BACKGROUND
Mobile health applications show vast potential in supporting patients and health care systems with the globally increasing prevalence and economic costs of non-communicable diseases. However, despite the availability of evidence-based mHealth apps, a substantial proportion of users does not adhere to them as intended and may consequently not receive treatment. Therefore, understanding factors that act as barriers or facilitators to adherence is a fundamental concern to prevent intervention dropouts and increase the effectiveness of digital health interventions.
OBJECTIVE
This review aims to identify intervention- and patient-related factors influencing the continued use of mHealth applications targeting non-communicable diseases (NCDs). We further derive quantified adherence scores for different health domains, which may help stakeholders plan, develop, and evaluate mHealth apps.
METHODS
A comprehensive systematic literature search (January 2007- December 2020) was conducted in MEDLINE, Embase, Web of Science, Scopus, and ACM Digital Library. Data on intended use, actual use, and factors influencing adherence were extracted. Intervention-related and patient-related factors with a positive or negative influence on adherence are presented separately for the health domains NCD-Self-Management, Mental Health, Substance Use, Nutrition, Physical Activity, Weight Loss, Multicomponent Lifestyle Interventions, Mindfulness, and other NCDs. Quantified adherence measures, calculated as the ratio between estimated intended and actual use, were derived for each study and compared with qualitative findings.
RESULTS
The literature search yielded 2862 potentially relevant articles, of which 99 were included as part of the inclusion criteria. Four intervention-related factors indicated positive effects on adherence across all health domains: (1) personalization or tailoring the content of the mHealth app to the individual needs of the user, (2) reminders in the form of individualized push notifications, (3) a user-friendly and technically stable app design, and (4) personal support complementary to the digital intervention.
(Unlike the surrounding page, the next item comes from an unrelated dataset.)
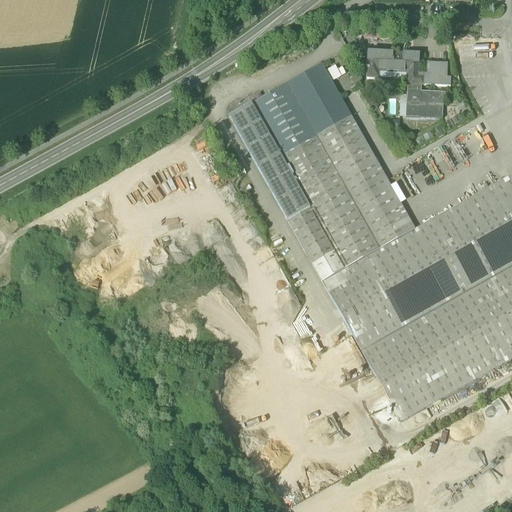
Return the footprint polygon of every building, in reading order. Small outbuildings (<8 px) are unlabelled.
[(379,79),(379,74),(380,55),(368,55),(368,69),(366,69),(366,72),(367,72),(367,74),(367,81),(378,81),(379,81),(379,79)] [(380,55),(379,74),(391,74),(408,75),(408,80),(407,87),(408,87),(418,87),(418,79),(418,75),(419,56),(406,56),(386,55),(380,55)] [(359,58),(354,61),(358,67),(363,64),(359,58)] [(424,79),(423,87),(450,89),(451,80),(447,80),(448,66),(427,65),(426,76),(418,75),(418,79),(424,79)] [(511,177),(415,232),(400,206),(390,188),(350,116),(332,83),(326,73),(322,66),(230,118),(322,283),(401,423),(511,360),(511,177)] [(336,67),(326,73),(332,83),(342,78),(336,67)] [(424,79),(418,79),(418,87),(408,87),(408,96),(407,116),(407,119),(443,121),(444,104),(446,104),(446,95),(421,94),(421,88),(423,88),(423,87),(424,79)] [(407,119),(408,96),(401,96),(400,119),(407,119)] [(462,103),(457,106),(461,112),(465,110),(462,103)] [(373,104),(369,106),(381,127),(385,125),(373,104)] [(451,121),(455,127),(461,123),(458,117),(451,121)] [(444,126),(447,131),(454,128),(450,122),(444,126)] [(432,132),(436,138),(444,134),(440,128),(432,132)] [(393,130),(389,135),(393,139),(398,133),(393,130)] [(423,137),(426,143),(434,139),(431,133),(423,137)] [(415,142),(418,148),(425,144),(422,138),(415,142)] [(408,145),(412,151),(418,148),(414,142),(408,145)] [(227,157),(233,168),(240,164),(235,153),(227,157)] [(142,203),(161,190),(155,182),(137,195),(142,203)] [(396,185),(390,188),(400,206),(406,203),(396,185)] [(288,495),(280,500),(286,510),(293,506),(288,495)]
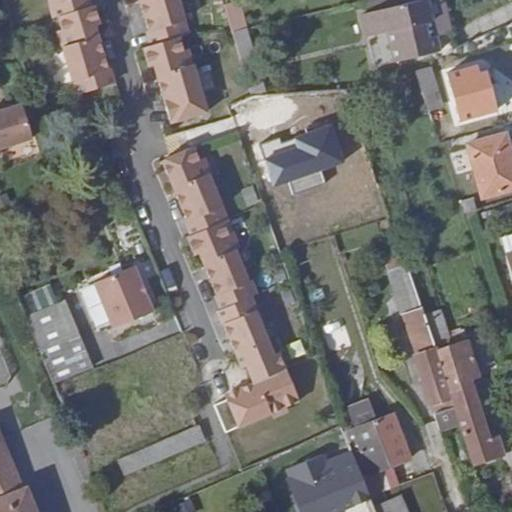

Social and gamification features were also identified as drivers of app adherence across several health domains. A wide variety of patient-related factors like user characteristics or user recruitment channels further affects adherence. Derived adherence scores of included mHealth apps averaged 56.0%.
CONCLUSIONS
This study contributes to the scarce scientific evidence on factors positively or negatively influencing adherence to mHealth apps and is the first to compare adherence relative to the intended use of various health domains quantitatively. As underlying studies mostly have a pilot character with short study durations, research on factors influencing adherence to mHealth apps is still limited. To facilitate future research on mHealth app adherence, researchers should clearly outline and justify the app's intended use, report objective data on actual use relative to the intended use, and ideally, provide long-term usage and retention data.